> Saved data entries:
═══
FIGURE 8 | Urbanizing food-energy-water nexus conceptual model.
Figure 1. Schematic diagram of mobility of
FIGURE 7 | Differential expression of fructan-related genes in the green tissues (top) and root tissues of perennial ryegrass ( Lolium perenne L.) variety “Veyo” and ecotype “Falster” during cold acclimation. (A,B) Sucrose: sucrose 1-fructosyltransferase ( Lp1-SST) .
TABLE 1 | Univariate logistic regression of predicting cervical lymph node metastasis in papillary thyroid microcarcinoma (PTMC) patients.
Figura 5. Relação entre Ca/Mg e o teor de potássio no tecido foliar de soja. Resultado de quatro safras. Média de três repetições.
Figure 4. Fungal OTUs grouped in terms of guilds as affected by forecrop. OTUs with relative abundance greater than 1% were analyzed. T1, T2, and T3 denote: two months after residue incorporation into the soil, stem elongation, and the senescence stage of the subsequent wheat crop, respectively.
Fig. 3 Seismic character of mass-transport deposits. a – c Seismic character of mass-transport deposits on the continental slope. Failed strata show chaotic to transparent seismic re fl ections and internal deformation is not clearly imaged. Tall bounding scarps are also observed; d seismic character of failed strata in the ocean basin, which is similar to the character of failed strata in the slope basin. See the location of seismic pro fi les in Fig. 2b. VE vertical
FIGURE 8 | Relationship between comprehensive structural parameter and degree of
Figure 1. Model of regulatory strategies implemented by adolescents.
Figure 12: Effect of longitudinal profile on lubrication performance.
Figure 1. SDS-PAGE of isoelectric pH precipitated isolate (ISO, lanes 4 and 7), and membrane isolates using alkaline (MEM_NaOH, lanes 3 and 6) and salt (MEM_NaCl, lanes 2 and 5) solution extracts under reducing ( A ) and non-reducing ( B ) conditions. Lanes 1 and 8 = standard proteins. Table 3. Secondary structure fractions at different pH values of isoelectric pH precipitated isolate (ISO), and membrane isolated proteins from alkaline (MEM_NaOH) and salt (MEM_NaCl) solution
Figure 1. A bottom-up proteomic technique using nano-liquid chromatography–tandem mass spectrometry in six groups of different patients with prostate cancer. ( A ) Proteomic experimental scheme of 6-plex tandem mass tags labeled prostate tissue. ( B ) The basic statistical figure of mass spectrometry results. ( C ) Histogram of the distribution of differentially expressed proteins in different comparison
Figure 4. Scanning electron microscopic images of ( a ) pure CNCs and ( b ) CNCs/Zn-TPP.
═══
> What you need to do:
State how many lines of the records above hold the word "mass", adding nothing beyond the number.

> Finished task:
2